According to the complaint, Shively took various actions, including agreeing to cover trading losses of, and directing a payment from an account he controlled to, other traders involved in the scheme. As alleged in the complaint, the manipulation of the HH Spot Market had a direct and adverse effect on the New York Mercantile Exchange August 2001 natural gas futures contract (“NYMEX Henry Hub Futures”), including causing prices in NYMEX Henry Hub Futures to become artificial.
Shively sought to dismiss the manipulation charge because, he argued, it failed to state a claim upon which relief could be granted. The court refused to dismiss the claim, holding that, for the purposes of Shively's motion, the CFTC had sufficiently alleged facts showing that: (i) Enron had the ability to influence prices in the HH Spot Market and in the NYMEX Henry Hub Futures Market; (ii) artificial prices existed in those markets on July 19, 2001; (iii) Shively was the proximate cause of the price artificiality; and (iv) Shively intended to manipulate prices on July 19, 2001. The court further upheld the CFTC's ability to go forward with its alternate claim against Shively for attempted manipulation.
Until its bankruptcy in December 2001, Enron was one of the largest companies in the United States. Its natural gas trading unit was based in Houston and managed several natural gas over-the-counter (OTC) products. Enron’s natural gas trading unit was divided into geographical regions and included a natural gas futures desk. Shively was the desk manager for Enron’s Central Desk from May 1999 through December 2001.
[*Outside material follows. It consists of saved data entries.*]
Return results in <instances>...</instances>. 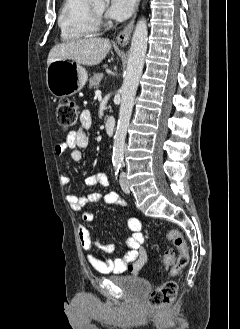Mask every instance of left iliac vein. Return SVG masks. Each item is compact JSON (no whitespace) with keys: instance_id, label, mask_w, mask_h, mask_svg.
<instances>
[{"instance_id":"1","label":"left iliac vein","mask_w":240,"mask_h":329,"mask_svg":"<svg viewBox=\"0 0 240 329\" xmlns=\"http://www.w3.org/2000/svg\"><path fill=\"white\" fill-rule=\"evenodd\" d=\"M120 185H121V188L122 190L125 192V193H130V189H129V185L127 183V180H126V175L125 173H122L120 175Z\"/></svg>"}]
</instances>
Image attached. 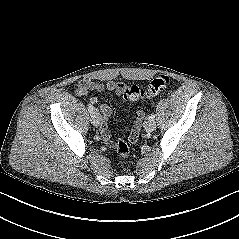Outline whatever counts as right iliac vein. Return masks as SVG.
Masks as SVG:
<instances>
[{"label": "right iliac vein", "mask_w": 239, "mask_h": 239, "mask_svg": "<svg viewBox=\"0 0 239 239\" xmlns=\"http://www.w3.org/2000/svg\"><path fill=\"white\" fill-rule=\"evenodd\" d=\"M101 122V115L98 112H94L91 116V123L95 126L98 127Z\"/></svg>", "instance_id": "63e3f726"}]
</instances>
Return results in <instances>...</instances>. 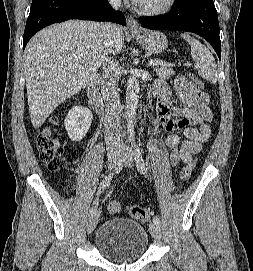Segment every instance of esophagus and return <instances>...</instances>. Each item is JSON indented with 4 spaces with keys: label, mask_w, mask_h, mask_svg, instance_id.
I'll use <instances>...</instances> for the list:
<instances>
[{
    "label": "esophagus",
    "mask_w": 253,
    "mask_h": 271,
    "mask_svg": "<svg viewBox=\"0 0 253 271\" xmlns=\"http://www.w3.org/2000/svg\"><path fill=\"white\" fill-rule=\"evenodd\" d=\"M127 28L132 33H140L141 27L136 19L129 17L127 21Z\"/></svg>",
    "instance_id": "esophagus-1"
}]
</instances>
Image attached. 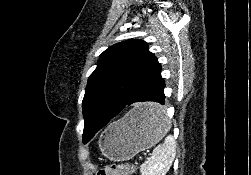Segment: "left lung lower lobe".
<instances>
[{
	"label": "left lung lower lobe",
	"mask_w": 251,
	"mask_h": 175,
	"mask_svg": "<svg viewBox=\"0 0 251 175\" xmlns=\"http://www.w3.org/2000/svg\"><path fill=\"white\" fill-rule=\"evenodd\" d=\"M164 88L161 65L158 64L140 80L127 102L121 105L111 103L101 107L93 113V118L104 126L120 116L142 121L161 120L166 115V108L162 106L165 104Z\"/></svg>",
	"instance_id": "0a47b994"
}]
</instances>
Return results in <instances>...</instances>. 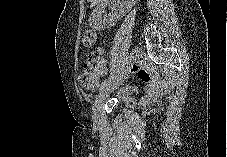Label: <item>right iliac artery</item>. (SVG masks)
Here are the masks:
<instances>
[{
	"mask_svg": "<svg viewBox=\"0 0 227 157\" xmlns=\"http://www.w3.org/2000/svg\"><path fill=\"white\" fill-rule=\"evenodd\" d=\"M129 60H130L129 54L128 53L124 54L123 63H121V65H118V69H115V71H114L116 75L113 73V75L110 78L104 80L101 83L100 90H102L104 87H106L111 82L112 79H114L118 74H120V72H121L120 70H124L126 68V65H128Z\"/></svg>",
	"mask_w": 227,
	"mask_h": 157,
	"instance_id": "right-iliac-artery-1",
	"label": "right iliac artery"
}]
</instances>
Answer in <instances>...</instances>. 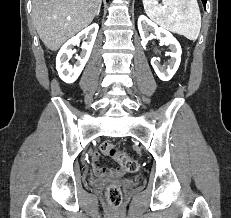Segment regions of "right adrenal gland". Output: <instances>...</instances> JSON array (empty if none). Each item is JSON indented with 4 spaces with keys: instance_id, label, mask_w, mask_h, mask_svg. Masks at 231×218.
<instances>
[{
    "instance_id": "right-adrenal-gland-1",
    "label": "right adrenal gland",
    "mask_w": 231,
    "mask_h": 218,
    "mask_svg": "<svg viewBox=\"0 0 231 218\" xmlns=\"http://www.w3.org/2000/svg\"><path fill=\"white\" fill-rule=\"evenodd\" d=\"M99 13H100V8H99V10H98V12H97L96 16H99Z\"/></svg>"
}]
</instances>
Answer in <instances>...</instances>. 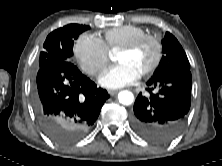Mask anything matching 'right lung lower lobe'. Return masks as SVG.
<instances>
[{
    "label": "right lung lower lobe",
    "instance_id": "obj_1",
    "mask_svg": "<svg viewBox=\"0 0 222 166\" xmlns=\"http://www.w3.org/2000/svg\"><path fill=\"white\" fill-rule=\"evenodd\" d=\"M109 98L105 89L83 75L70 61L40 67L32 104L43 132L59 144L82 138Z\"/></svg>",
    "mask_w": 222,
    "mask_h": 166
}]
</instances>
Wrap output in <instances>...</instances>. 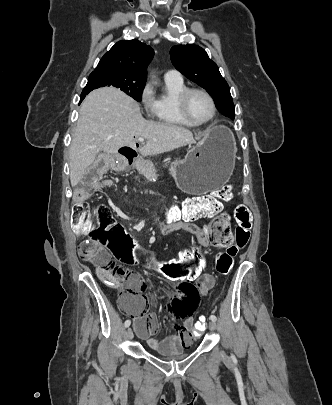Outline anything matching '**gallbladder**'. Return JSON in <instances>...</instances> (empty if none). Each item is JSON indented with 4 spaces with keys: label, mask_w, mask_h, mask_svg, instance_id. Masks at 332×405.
Wrapping results in <instances>:
<instances>
[{
    "label": "gallbladder",
    "mask_w": 332,
    "mask_h": 405,
    "mask_svg": "<svg viewBox=\"0 0 332 405\" xmlns=\"http://www.w3.org/2000/svg\"><path fill=\"white\" fill-rule=\"evenodd\" d=\"M106 156H108V154H100V155L98 156V158H97V161L100 160V159H101V160L105 159Z\"/></svg>",
    "instance_id": "obj_1"
}]
</instances>
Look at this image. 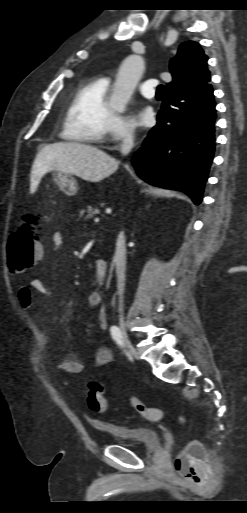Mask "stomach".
Returning <instances> with one entry per match:
<instances>
[{"mask_svg":"<svg viewBox=\"0 0 247 513\" xmlns=\"http://www.w3.org/2000/svg\"><path fill=\"white\" fill-rule=\"evenodd\" d=\"M56 184L68 195H74L78 191V184L72 174L54 170L52 172Z\"/></svg>","mask_w":247,"mask_h":513,"instance_id":"obj_1","label":"stomach"}]
</instances>
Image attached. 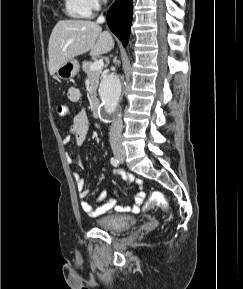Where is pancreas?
Masks as SVG:
<instances>
[{"label":"pancreas","instance_id":"pancreas-1","mask_svg":"<svg viewBox=\"0 0 243 289\" xmlns=\"http://www.w3.org/2000/svg\"><path fill=\"white\" fill-rule=\"evenodd\" d=\"M91 64L92 63L90 61H83L82 69L89 77L90 87H89L88 91L90 93L91 101H94L96 99V96H97L96 92H97V87H98V83H99V79H100V75H101L102 71L101 70L91 71L90 70Z\"/></svg>","mask_w":243,"mask_h":289}]
</instances>
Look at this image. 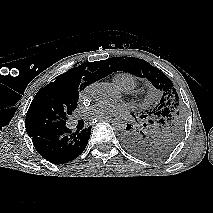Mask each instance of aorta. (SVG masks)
Returning a JSON list of instances; mask_svg holds the SVG:
<instances>
[{
  "label": "aorta",
  "instance_id": "aorta-1",
  "mask_svg": "<svg viewBox=\"0 0 213 213\" xmlns=\"http://www.w3.org/2000/svg\"><path fill=\"white\" fill-rule=\"evenodd\" d=\"M91 95L95 101L103 104L114 103L120 98L119 91L107 83L96 84L92 89ZM112 125L117 131H124L127 123L123 119H115Z\"/></svg>",
  "mask_w": 213,
  "mask_h": 213
}]
</instances>
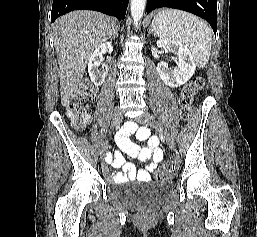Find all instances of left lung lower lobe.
Wrapping results in <instances>:
<instances>
[{
    "mask_svg": "<svg viewBox=\"0 0 257 237\" xmlns=\"http://www.w3.org/2000/svg\"><path fill=\"white\" fill-rule=\"evenodd\" d=\"M161 7L184 10L204 18L216 35L217 0H147V14Z\"/></svg>",
    "mask_w": 257,
    "mask_h": 237,
    "instance_id": "0a47b994",
    "label": "left lung lower lobe"
}]
</instances>
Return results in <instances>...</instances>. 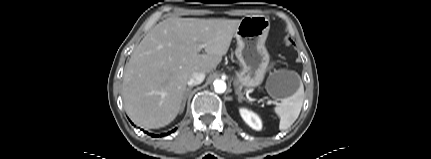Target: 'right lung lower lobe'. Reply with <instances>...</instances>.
<instances>
[{"label": "right lung lower lobe", "mask_w": 431, "mask_h": 159, "mask_svg": "<svg viewBox=\"0 0 431 159\" xmlns=\"http://www.w3.org/2000/svg\"><path fill=\"white\" fill-rule=\"evenodd\" d=\"M176 129H174V130H172V131H170L169 133H167V134H170V133H172V132H174ZM167 134H164V135H167ZM152 137H159V135H154V134H150ZM160 136H162V135H160Z\"/></svg>", "instance_id": "98d812e1"}]
</instances>
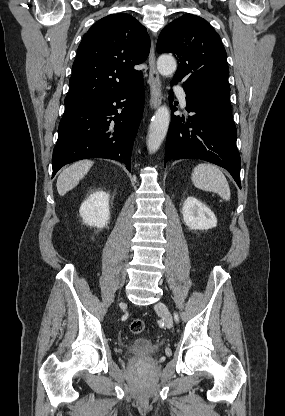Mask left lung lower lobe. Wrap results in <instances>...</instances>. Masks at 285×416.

From November 1999 through at least December 2001, Enron Online (EOL) was Enron’s web-based electronic trading platform for wholesale energy, swaps, and other commodities, including the Henry Hub (HH) natural gas next-day spot contract that was delivered at the HH natural gas facility in Louisiana. The HH is the delivery point for the natural gas futures contract traded on the New York Mercantile Exchange (NYMEX), and prices in the HH Spot Market are correlated with the NYMEX natural gas futures contract. During its existence, EOL became the leading electronic platform for natural gas spot and swaps trading.
The case against both Shively and Enron continues. The CFTC is seeking against each defendant a permanent injunction, civil monetary penalties and other relief.